> [EXCERPTED TEXT]

2015 NCAA Division II Field Hockey Championship

Tournament details
- Country: United States
- Teams: 6

Final positions
- Champions: East Stroudsburg (1st title)
- Runners-up: Merrimack (1st title match)

Tournament statistics
- Matches played: 5
- Goals scored: 16 (3.2 per match)

= 2015 NCAA Division II Field Hockey Championship =

The 2015 NCAA Division II Field Hockey Championship was the 27th women's collegiate field hockey tournament to determine the top NCAA Division II college field hockey team in the United States. The semifinals and championship match were played at Steph Pettit Stadium at Bloomsburg University in Bloomsburg, Pennsylvania from November 20 to 22, 2015.

Millersville are the defending national champions.

> [RAW DATA]
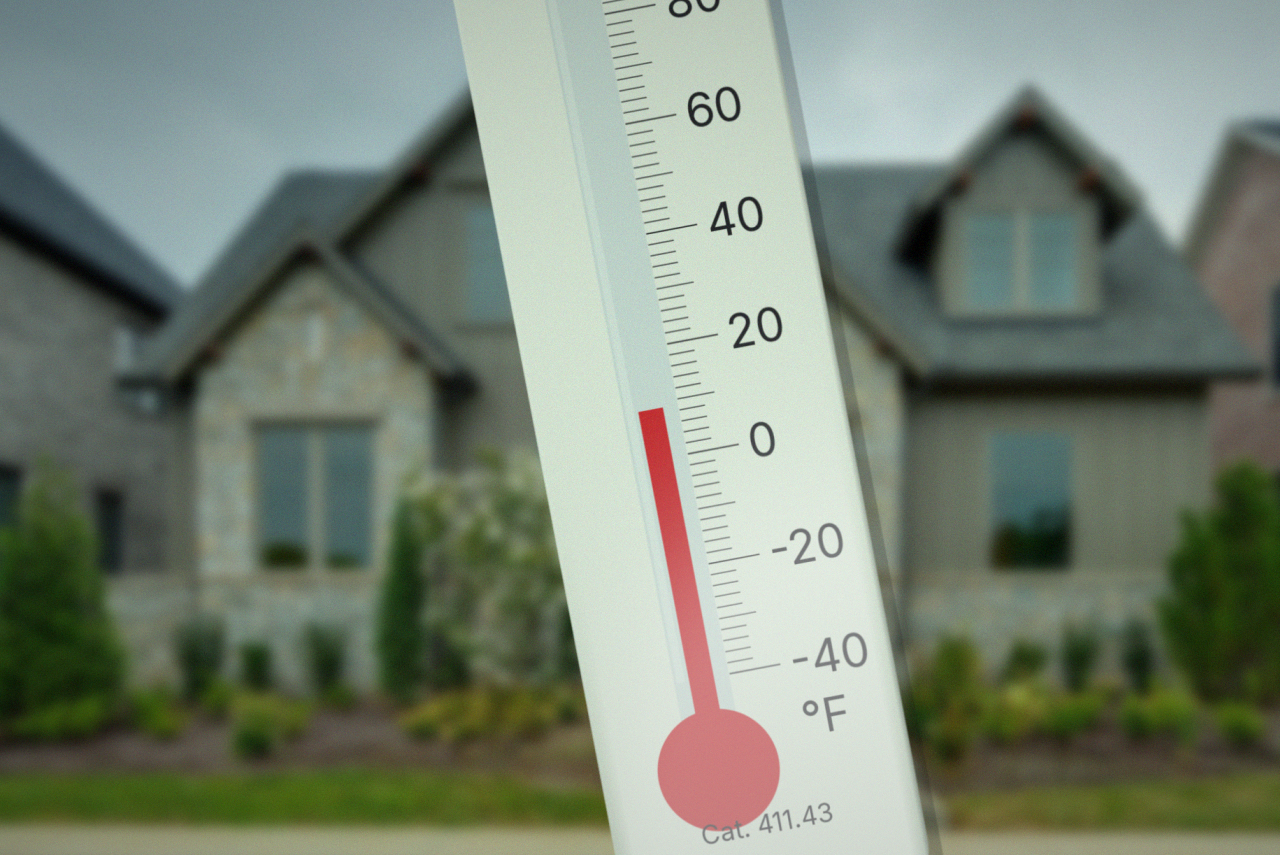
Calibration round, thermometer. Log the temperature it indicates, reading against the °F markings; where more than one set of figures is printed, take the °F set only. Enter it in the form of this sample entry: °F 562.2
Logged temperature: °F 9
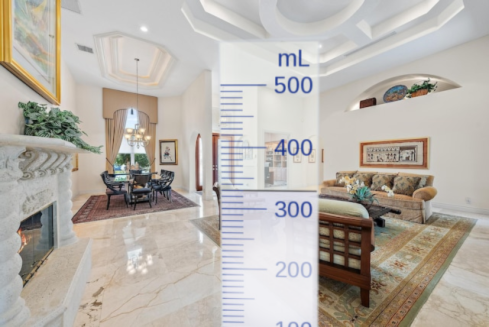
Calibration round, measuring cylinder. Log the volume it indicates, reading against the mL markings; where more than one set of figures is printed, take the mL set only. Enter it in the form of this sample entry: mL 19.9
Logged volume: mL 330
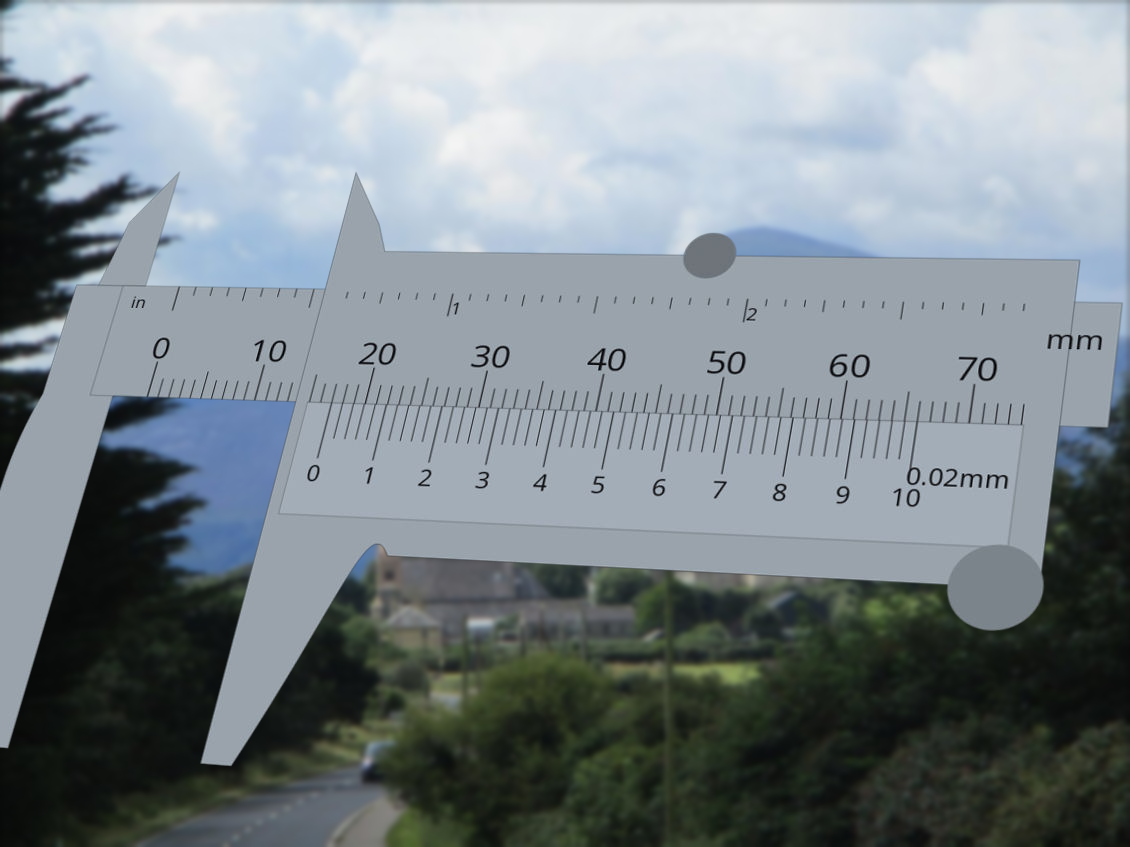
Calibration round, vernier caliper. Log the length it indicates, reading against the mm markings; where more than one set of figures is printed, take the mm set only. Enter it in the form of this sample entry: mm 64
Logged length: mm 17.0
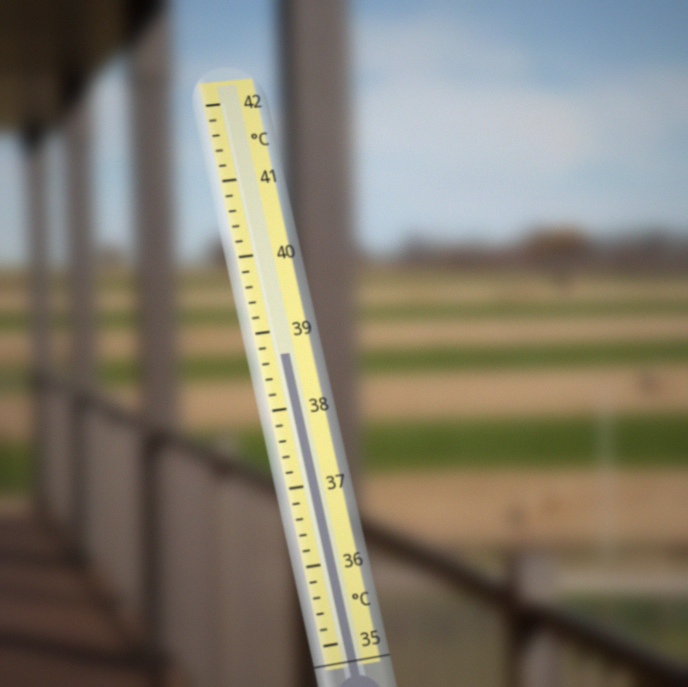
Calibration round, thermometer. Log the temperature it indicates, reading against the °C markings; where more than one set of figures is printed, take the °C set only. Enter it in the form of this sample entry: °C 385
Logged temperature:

--

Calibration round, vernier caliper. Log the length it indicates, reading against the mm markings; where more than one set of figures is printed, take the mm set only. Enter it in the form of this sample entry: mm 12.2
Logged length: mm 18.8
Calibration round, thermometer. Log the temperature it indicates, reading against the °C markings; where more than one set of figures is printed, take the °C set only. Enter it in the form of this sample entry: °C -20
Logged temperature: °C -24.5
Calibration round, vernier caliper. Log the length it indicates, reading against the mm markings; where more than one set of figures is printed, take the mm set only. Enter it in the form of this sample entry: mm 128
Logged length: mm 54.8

> [WHAT YOU SHOULD DO] In the field hockey championship text, at which stadium were the semifinals and championship match played?

> [EXERCISE RESPONSE] Steph Pettit Stadium at Bloomsburg University in Bloomsburg, Pennsylvania.